The perennially talented Trojans, who were picked to finish second in the South Division and received two first-place votes in the Pac-12 race, are coming off a 5-7 season with coach Clay Helton under pressure to produce an immediate turnaround. Arizona State, UCLA and Arizona each carry flashes of promise in their second seasons under new head coaches, while Colorado starts over with former Georgia defensive coordinator Mel Tucker at the helm.
The Pac-12 North is more muddled. One point separates Oregon from Washington as the favorites, followed by Stanford and Washington State.
Oregon brings back senior quarterback and top NFL prospect Justin Herbert behind an experienced offensive line, but has a new defensive coordinator in former Boise State assistant Andy Avalos. Washington has won two of the past three conference titles, but must replace four-year starting quarterback Jake Browning.

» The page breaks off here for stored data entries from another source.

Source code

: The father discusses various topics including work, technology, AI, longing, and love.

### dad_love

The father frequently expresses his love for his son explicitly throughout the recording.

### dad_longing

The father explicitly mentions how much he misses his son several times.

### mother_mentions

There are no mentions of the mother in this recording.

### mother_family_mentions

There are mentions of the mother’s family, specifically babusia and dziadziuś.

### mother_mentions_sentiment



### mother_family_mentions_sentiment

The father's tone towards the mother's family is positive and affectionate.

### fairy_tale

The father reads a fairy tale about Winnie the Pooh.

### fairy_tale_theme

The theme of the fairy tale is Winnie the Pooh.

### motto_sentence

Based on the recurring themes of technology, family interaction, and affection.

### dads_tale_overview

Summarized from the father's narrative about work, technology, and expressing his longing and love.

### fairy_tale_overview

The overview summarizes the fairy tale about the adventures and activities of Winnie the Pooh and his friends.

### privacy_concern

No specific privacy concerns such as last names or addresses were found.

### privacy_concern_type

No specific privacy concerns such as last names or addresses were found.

Stanford, which hosts Washington and Oregon this season, won the North Division in 2013, 2015 and 2017 when welcoming both teams to the Bay Area. But the Cardinal lost their two most important offensive playmakers from last season in running back Bryce Love and receiver J.J. Arcega-Whiteside.
Washington State received one first-place vote in the North Division and the Pac-12 race after winning 11 games last season, but needs a new quarterback after the departure of graduate transfer quarterback Gardner Minshew, last season’s breakout star.
Even lightly regarded California with its dominant defense and Oregon State with its surprisingly explosive offense can make things difficult for teams with title aspirations.
“I think it’s as deep as we have ever been,” Stanford coach David Shaw said. “I think we’re deeper than any other conference. I don’t think any other conference can rattle off more than half the conference as legitimate contenders.”
For Utah, that unpredictability increases the urgency to make sure any and all issues are addressed before what could be a historic season.
“Prepare each and every week as if we’re not so talented, we’re not No. 1 in people’s eyes and things like that,” Moss said.